REQUEST: Among the entries below, only the lines starting at the one with "Types of hot water" and ending at the one with "face to face.", both included, are to be printed exactly.

DATA IN THIS EXERCISE:

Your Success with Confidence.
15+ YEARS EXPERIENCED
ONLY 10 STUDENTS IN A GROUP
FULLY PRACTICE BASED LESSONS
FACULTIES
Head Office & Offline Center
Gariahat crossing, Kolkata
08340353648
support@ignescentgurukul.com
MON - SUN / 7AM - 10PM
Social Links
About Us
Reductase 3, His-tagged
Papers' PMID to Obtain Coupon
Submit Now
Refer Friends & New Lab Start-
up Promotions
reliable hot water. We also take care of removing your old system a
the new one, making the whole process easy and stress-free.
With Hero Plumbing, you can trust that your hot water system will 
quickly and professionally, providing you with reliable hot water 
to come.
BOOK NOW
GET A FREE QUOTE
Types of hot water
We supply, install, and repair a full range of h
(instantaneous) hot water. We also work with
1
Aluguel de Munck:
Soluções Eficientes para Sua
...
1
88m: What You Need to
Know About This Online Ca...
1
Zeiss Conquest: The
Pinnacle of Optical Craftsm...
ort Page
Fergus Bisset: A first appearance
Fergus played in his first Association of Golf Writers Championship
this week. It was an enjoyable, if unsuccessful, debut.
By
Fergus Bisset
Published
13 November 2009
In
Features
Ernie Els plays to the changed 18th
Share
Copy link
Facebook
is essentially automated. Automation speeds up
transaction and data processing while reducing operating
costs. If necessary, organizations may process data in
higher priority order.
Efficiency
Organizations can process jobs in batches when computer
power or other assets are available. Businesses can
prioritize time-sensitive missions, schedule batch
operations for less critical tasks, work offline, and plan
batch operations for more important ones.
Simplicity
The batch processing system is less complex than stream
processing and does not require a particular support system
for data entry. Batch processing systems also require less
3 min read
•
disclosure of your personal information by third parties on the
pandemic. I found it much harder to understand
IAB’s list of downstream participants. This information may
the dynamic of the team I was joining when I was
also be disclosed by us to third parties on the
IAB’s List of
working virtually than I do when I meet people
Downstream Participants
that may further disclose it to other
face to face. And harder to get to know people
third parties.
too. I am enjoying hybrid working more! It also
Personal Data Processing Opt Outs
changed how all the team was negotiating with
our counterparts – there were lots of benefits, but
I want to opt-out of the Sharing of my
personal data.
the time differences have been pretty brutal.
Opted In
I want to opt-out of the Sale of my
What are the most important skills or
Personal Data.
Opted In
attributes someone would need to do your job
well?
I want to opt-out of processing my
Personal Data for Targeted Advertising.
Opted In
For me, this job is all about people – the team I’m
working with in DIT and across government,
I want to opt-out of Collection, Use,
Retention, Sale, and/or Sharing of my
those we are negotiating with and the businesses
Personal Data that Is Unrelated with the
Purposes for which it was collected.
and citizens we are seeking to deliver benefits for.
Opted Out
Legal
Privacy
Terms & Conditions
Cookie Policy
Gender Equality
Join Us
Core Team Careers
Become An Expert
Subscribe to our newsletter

EXERCISE SOLUTION:
Types of hot water
We supply, install, and repair a full range of h
(instantaneous) hot water. We also work with
1
Aluguel de Munck:
Soluções Eficientes para Sua
...
1
88m: What You Need to
Know About This Online Ca...
1
Zeiss Conquest: The
Pinnacle of Optical Craftsm...
ort Page
Fergus Bisset: A first appearance
Fergus played in his first Association of Golf Writers Championship
this week. It was an enjoyable, if unsuccessful, debut.
By
Fergus Bisset
Published
13 November 2009
In
Features
Ernie Els plays to the changed 18th
Share
Copy link
Facebook
is essentially automated. Automation speeds up
transaction and data processing while reducing operating
costs. If necessary, organizations may process data in
higher priority order.
Efficiency
Organizations can process jobs in batches when computer
power or other assets are available. Businesses can
prioritize time-sensitive missions, schedule batch
operations for less critical tasks, work offline, and plan
batch operations for more important ones.
Simplicity
The batch processing system is less complex than stream
processing and does not require a particular support system
for data entry. Batch processing systems also require less
3 min read
•
disclosure of your personal information by third parties on the
pandemic. I found it much harder to understand
IAB’s list of downstream participants. This information may
the dynamic of the team I was joining when I was
also be disclosed by us to third parties on the
IAB’s List of
working virtually than I do when I meet people
Downstream Participants
that may further disclose it to other
face to face. And harder to get to know people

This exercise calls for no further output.